Philadelphia has three drinking water treatment plants — Samuel S. Baxter on the Delaware River and Queen Lane and Belmont on the Schuylkill.

The Fairmount Dam prevents brackish water from the Delaware River from coming up the Schuylkill from the Delaware with the tide. The Safe Drinking Water Act sets primary and secondary standards for drinking water. Each Philadelphian uses an average of 80 to 100 gallons of water per day; the city's three modern water treatment plants have a combined, design-rated capacity to treat 540 million gallons of water per day. While there is some variation among the plants, the drinking water treatment process occurs through a number of steps.

==Operations==

Untreated water enters Philadelphia Water's system through the Schuylkill and Delaware rivers. Before untreated water reaches the city limits, it has traveled as much as 330 miles past farms, factories, businesses and residential areas, each of which contributes its own pollutants to the rivers. That is why the department has to treat the water before it is safe to drink.

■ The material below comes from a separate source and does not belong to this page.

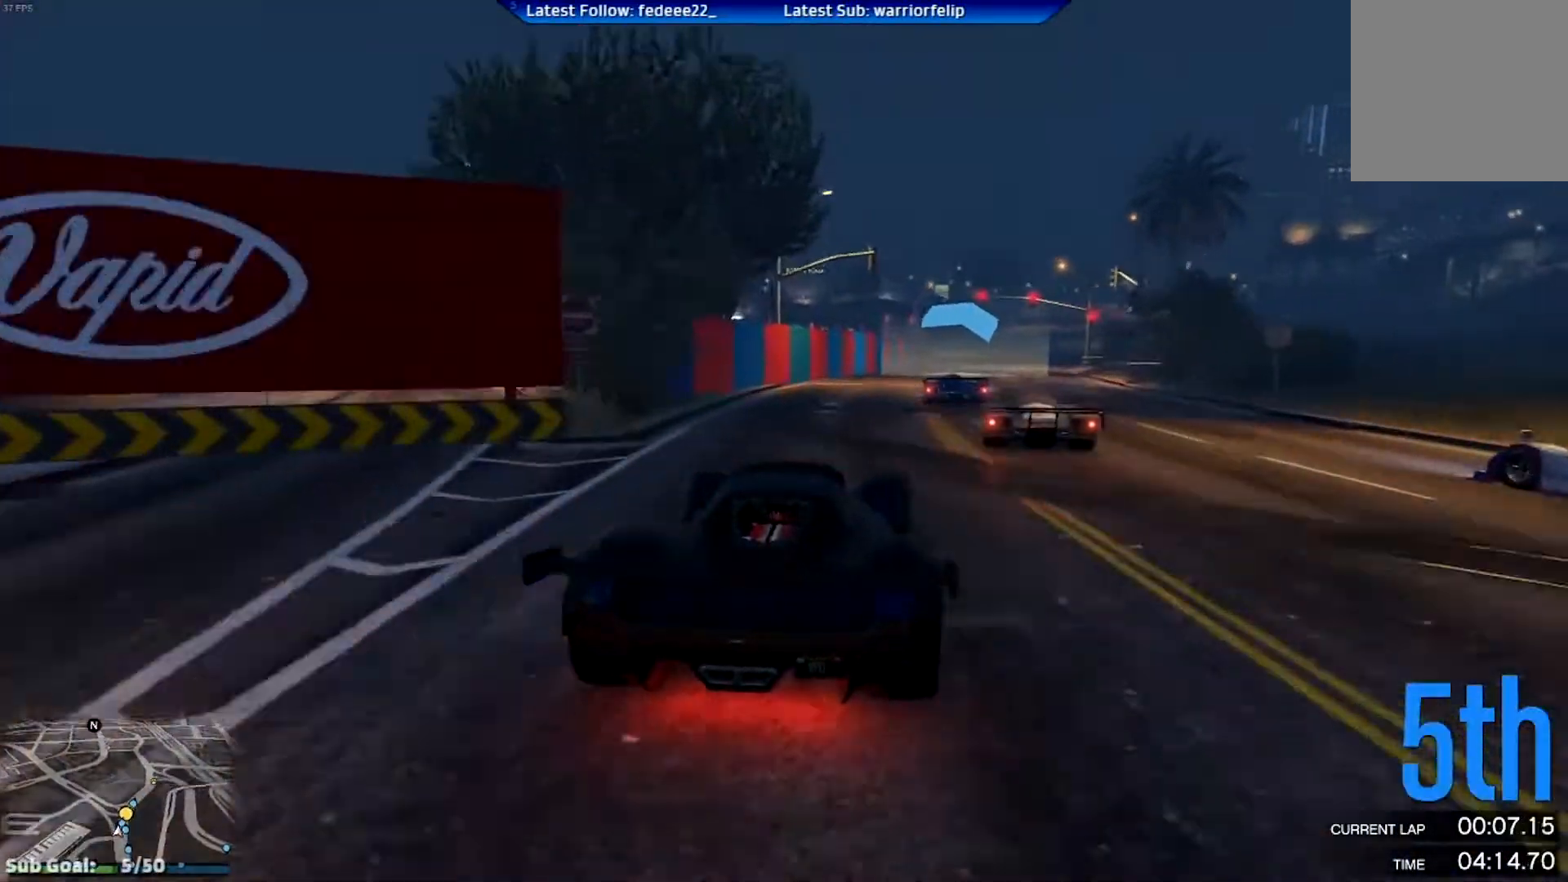
{"buttons": ["R2"], "left_stick": "right", "right_stick": "center", "events": [[50, "left_stick", "center"], [233, "R3", "up"], [383, "left_stick", "right"]]}
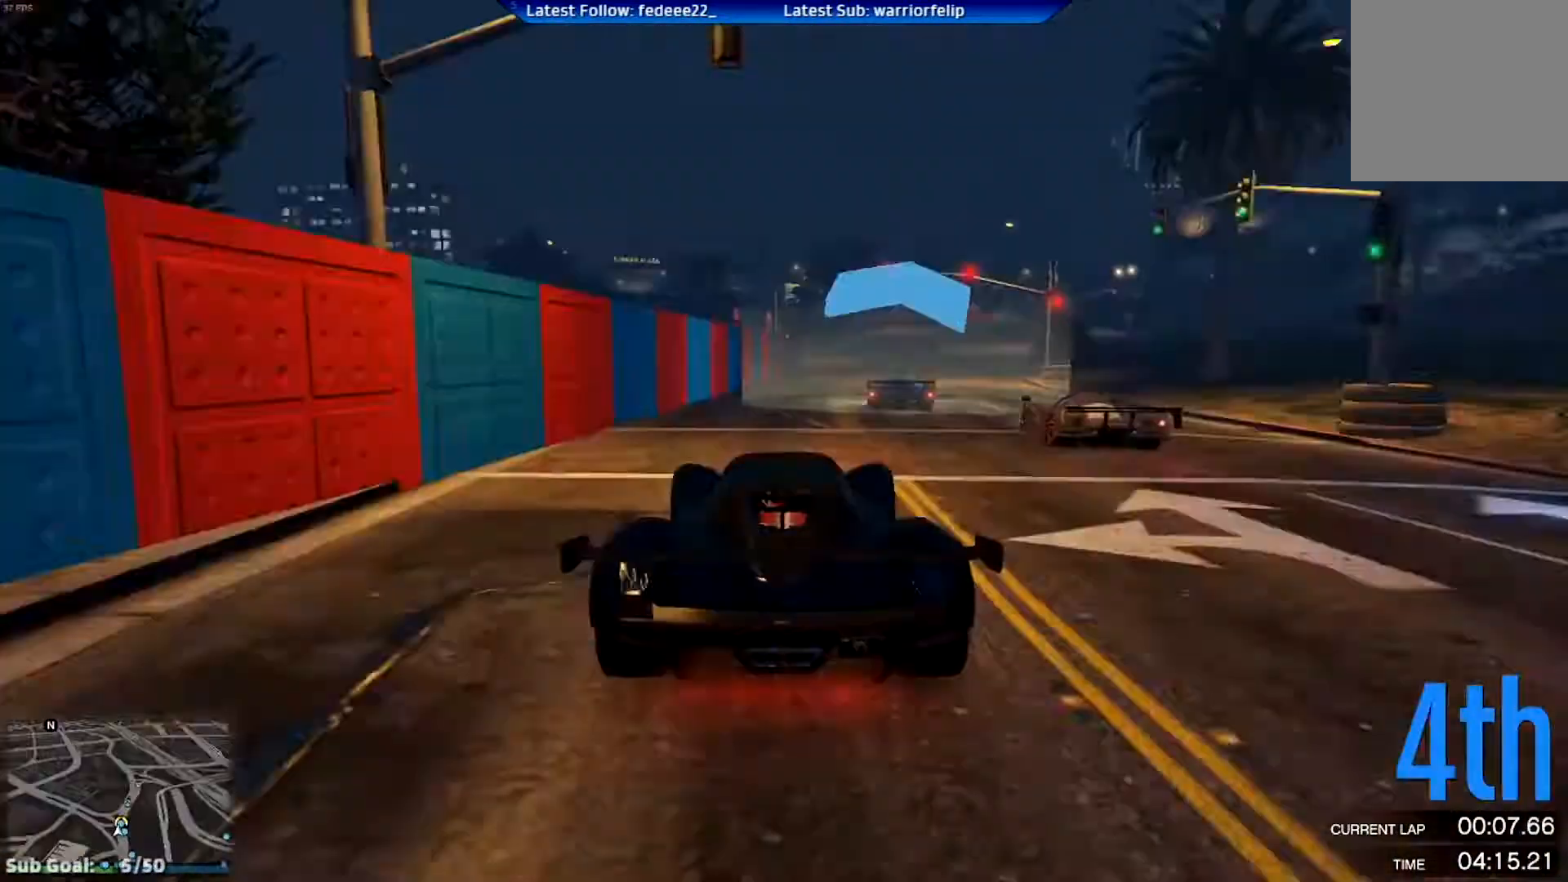
{"buttons": ["R2"], "left_stick": "center", "right_stick": "center", "events": [[17, "left_stick", "center"], [317, "left_stick", "right"], [434, "left_stick", "center"]]}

The Philadelphia Water Department (PWD) has three main responsibilities. The first is to treat the raw water drawn from the Schuylkill and Delaware Rivers so that it is safe for drinking, and deliver it to customers. The second is to collect and treat wastewater (i.e., sewage) that flows into the sewer system. Philadelphia Water must treat this used water coming from homes, businesses and factories, as well as rainwater, so that it is clean enough to return to the Delaware River. The department is also responsible for collecting, storing and managing stormwater in order to keep excess stormwater from overflowing into the wastewater treatment system. The third is to collect and recycle biosolids into clean, beneficial soil-like compost. Biosolids are the solid materials left over from the wastewater treatment process, including plant material, human waste, food put down the garbage disposal and detergents. The Biosolids Recycling Center cleans, treats and transforms these materials into a nutrient-rich compost.

==Source Water Protection Program==

The Source Water Protection Program includes partnerships that traverse city boundaries. Philadelphia Water began this program in 1999 when the Office of Watersheds was created. The Delaware and Schuylkill rivers each make up about half of the Philadelphia area's drinking water supply, and Philadelphia Water delivers about 250 million gallons of this drinking water to customers on a daily basis through its treatment plants. This program implements the monitoring of these rivers' water quality conditions, major sources of contamination, and flow patterns. Philadelphia lists climate change, forest clearing and development, stormwater runoff, agricultural runoff, spills and accidents, treated wastewater effluent, pharmaceuticals, pollution from geese and wildlife, and improper disposal of waste and trash as the program's primary concerns related to maintaining high quality drinking water.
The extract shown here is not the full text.